_Your goal_. The records that follow are to be printed exactly, with no images.
================================
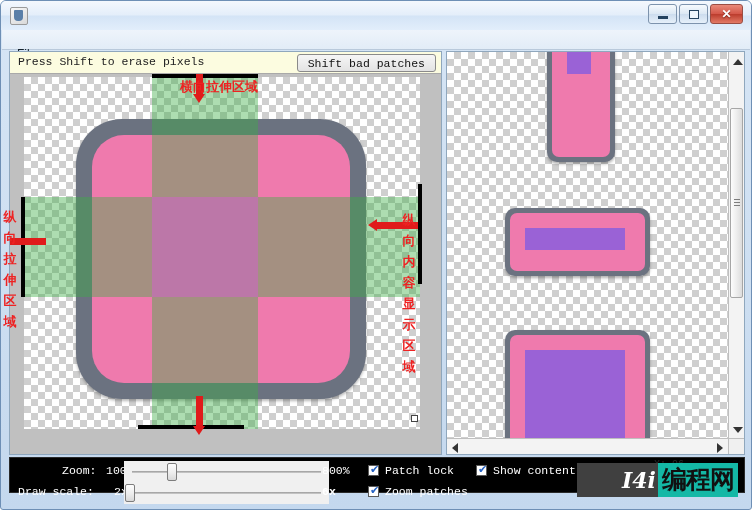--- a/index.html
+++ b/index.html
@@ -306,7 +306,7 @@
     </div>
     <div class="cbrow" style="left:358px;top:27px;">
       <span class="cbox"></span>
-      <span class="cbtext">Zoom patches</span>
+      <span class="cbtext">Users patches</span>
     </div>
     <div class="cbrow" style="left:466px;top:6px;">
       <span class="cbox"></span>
================================
_Expected answer_.
--- a/index.html
+++ b/index.html
@@ -306,7 +306,7 @@
     </div>
     <div class="cbrow" style="left:358px;top:27px;">
       <span class="cbox"></span>
-      <span class="cbtext">Zoom patches</span>
+      <span class="cbtext">Users patches</span>
     </div>
     <div class="cbrow" style="left:466px;top:6px;">
       <span class="cbox"></span>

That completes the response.